Des scènes de milliers de personnes marchant en soutien à Navalny, exigeant la fin de l’attaque russe en Ukraine et du bombardement du Kremlin, n’ont pas été vues en Russie depuis les premiers jours après que Moscou a ordonné à des centaines de milliers de soldats de traverser la frontière en février 2022.

Le Kremlin a réprimé la dissidence et a utilisé des lois de censure militaire strictes pour poursuivre en justice les centaines de personnes qui se sont prononcées contre la répression.

Continue Reading

World

Les députés européens rejettent les contrôles de santé obligatoires pour renouveler le permis de conduire

Published

on

Les députés européens rejettent les contrôles de santé obligatoires pour renouveler le permis de conduire

Cette semaine, le Parlement européen a rejeté une proposition de la Commission européenne visant à introduire des contrôles de santé obligatoires pour le renouvellement du permis de conduire.

La proposition de la Commission européenne était axée sur l'obligation pour certains automobilistes de se soumettre régulièrement à des examens médicaux et à des cours de recyclage pour renouveler leur permis de conduire, ce qui, selon les critiques, affecterait de manière disproportionnée les conducteurs âgés.

Bien que les propositions ne mentionnent pas les évaluations liées à l'âge, elles suggèrent « une évaluation plus ciblée de l'aptitude médicale, en tenant compte des progrès dans le traitement médical de maladies telles que le diabète ».
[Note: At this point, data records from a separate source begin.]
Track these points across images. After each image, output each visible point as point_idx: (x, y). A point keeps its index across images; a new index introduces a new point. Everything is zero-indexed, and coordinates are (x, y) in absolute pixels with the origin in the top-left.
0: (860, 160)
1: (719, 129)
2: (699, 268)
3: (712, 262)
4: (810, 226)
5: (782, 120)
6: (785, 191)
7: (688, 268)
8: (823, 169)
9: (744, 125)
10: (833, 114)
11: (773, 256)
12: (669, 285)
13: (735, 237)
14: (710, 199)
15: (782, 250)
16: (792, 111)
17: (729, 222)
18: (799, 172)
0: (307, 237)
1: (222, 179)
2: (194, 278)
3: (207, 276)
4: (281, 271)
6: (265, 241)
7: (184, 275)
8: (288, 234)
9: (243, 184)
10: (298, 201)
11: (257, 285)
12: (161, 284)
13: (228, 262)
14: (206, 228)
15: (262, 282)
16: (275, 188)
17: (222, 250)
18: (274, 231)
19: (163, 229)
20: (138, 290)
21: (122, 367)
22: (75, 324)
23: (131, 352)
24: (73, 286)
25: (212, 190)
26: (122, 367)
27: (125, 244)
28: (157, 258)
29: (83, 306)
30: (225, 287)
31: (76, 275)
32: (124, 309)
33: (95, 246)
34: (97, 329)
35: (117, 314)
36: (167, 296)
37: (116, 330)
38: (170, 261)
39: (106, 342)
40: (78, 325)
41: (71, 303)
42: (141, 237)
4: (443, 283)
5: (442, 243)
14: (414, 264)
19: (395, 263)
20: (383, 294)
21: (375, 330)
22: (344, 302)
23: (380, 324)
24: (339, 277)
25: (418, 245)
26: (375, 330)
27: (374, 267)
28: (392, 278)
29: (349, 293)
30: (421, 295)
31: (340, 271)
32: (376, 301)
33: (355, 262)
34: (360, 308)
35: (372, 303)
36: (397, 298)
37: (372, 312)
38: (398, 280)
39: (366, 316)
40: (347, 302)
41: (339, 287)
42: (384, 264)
Cependant, les députés ont rejeté cette semaine une telle proposition, arguant qu'il était nécessaire d'éviter toute discrimination et de « garantir leur droit à la liberté de circulation et à la participation à la vie économique et sociale ».

Renouvellements de licence

Les députés ont accepté que les conducteurs évaluent leur aptitude à conduire lors de la délivrance et du renouvellement d'un permis de conduire, ce qui permettrait aux pays de l'UE de décider si l'auto-évaluation devrait être remplacée par un examen médical avec des contrôles minimaux de la vue et des problèmes cardiovasculaires des conducteurs. Autres.

Ils ont également voté pour que les gouvernements de l'UE fassent davantage pour sensibiliser le public aux signaux mentaux et physiques qui peuvent mettre une personne en danger au volant.

Il y a eu beaucoup de spéculations sur ce que cela pourrait signifier pour les conducteurs âgés, mais en décembre de l’année dernière, le secrétaire d’État aux Transports, Jack Chambers, a confirmé qu’il n’était « pas prévu » de modifier les règles concernant les évaluations médicales pour les plus de 70 ans.

READ  L'homme disparu de Cork, Kieran Quilligan, a disparu des radars alors qu'une chronologie de la disparition émerge, selon Gardai

Le Taoiseach Leo Varadkar a déclaré l'année dernière qu'il préférait évaluer les conducteurs en fonction de leurs capacités cognitives et physiques plutôt que de leur âge.

Le Parlement a convenu que les permis de conduire devraient être valables au moins 15 ans pour les motos et les voitures, et cinq ans pour les camions et les bus, et que les conducteurs novices devraient passer un examen de conduite d'au moins deux ans, pendant lequel ils seraient passibles de sanctions. . Quelques restrictions, comme c'est déjà le cas en Irlande.

Les députés ont également convenu que les conducteurs inexpérimentés devraient être soumis à des limites plus strictes en matière d'alcool au volant et à des sanctions plus sévères en cas de conduite dangereuse.

En outre, les députés ont également soutenu l'introduction d'un permis de conduire numérique qui sera disponible sur mobile et qui équivaut pleinement à un permis de conduire physique.